There is a good handful of UK regulation for workplace surveillance in this area, complemented by international legislation

• Data Protection Act 1998 - limits the employer’s ability to hold and process personal data

• Regulation of Investigatory Powers Act 2000 - it is unlawful to intercept a communication in the course of its transmission in the UK except with express or implied consent

• Telecommunications Regulations 2000 - without consent, an employer may still monitor telecommunications provided that it is for a specified purpose relevant to the business, such as investigating or detecting the unauthorised use of the telecommunication system. The test for this is relatively high and employees must have been told that interception might take place.

• The European Convention on Human Rights Article 8 - contains an express right to private and family life and our domestic law must be read in light of this right.

• Human Rights Act 1998 - Employees of public bodies can enforce the right directly against their employer under the.

These convention rights are not absolute, but are subject to exceptions where interference (e.g. by the employer) is proportionate.

The Employment Appeals Tribunal (EAT) held that an employee, Mr Atkinson, of a public body who had sent overtly sexual emails on the employer’s email system did not have a reasonable expectation of privacy. The employer’s IT policy contained provisions precluding such communications. Mr Atkinson was well aware of it, as he had actually written the policy!

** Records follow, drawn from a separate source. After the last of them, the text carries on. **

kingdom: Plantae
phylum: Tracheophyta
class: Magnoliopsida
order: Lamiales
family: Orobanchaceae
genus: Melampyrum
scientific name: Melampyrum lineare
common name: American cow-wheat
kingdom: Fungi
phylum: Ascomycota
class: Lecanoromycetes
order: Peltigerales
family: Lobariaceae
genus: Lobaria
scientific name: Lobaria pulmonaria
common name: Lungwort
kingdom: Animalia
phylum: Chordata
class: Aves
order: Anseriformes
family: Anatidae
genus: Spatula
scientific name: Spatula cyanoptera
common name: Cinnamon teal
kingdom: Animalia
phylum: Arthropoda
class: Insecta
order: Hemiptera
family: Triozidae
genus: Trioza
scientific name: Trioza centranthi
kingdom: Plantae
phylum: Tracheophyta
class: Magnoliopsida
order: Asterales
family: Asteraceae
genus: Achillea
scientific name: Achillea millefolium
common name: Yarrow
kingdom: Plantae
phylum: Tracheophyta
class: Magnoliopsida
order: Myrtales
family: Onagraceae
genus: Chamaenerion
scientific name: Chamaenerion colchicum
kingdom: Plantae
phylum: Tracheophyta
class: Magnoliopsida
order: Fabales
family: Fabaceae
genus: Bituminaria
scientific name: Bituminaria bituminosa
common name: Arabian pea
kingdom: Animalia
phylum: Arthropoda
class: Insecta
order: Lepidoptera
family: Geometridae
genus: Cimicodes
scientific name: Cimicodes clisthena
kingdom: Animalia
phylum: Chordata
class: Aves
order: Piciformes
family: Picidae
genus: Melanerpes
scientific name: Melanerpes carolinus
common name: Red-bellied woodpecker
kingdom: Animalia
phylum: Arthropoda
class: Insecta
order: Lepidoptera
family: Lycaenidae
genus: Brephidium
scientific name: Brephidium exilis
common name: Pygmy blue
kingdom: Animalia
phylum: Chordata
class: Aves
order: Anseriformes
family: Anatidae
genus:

In earlier cases before the European Courts, the Court had established that if the employee did not believe that their telecommunications were being monitored, the employee’s right to privacy was indeed breached as was the case of a police officer who had been told that her phone was not being tapped, when in fact it was.

Employer’s must ensure that their written policies communicated to staff contain the requisite notice that the employer may monitor use of all telecommunications systems otherwise monitoring may not be justifiable. The policies should be kept up to date as technology changes i.e. a policy, which allows monitoring of email, or Internet use will not be sufficient to allow an employer to track an employee’s whereabouts by monitoring the location of their company mobile phone.

Importantly, “monitoring” does not normally extend to reading private communications. If the communication is obviously personal, the employer should not go further and review its contents save in exceptional circumstances. Mr Barbulescu gave his employer just cause to do so once he denied that he had sent personal communications.

With the right policies in place, this judgement underlines employers’ rights to monitor both the existence and content of “private” communications to ensure workers are spending their time at work working. The case is not however a green light to employers to simply monitor and read all communications without first having given notice to the employee that it would monitor and also having good reason to look at the content of private communications.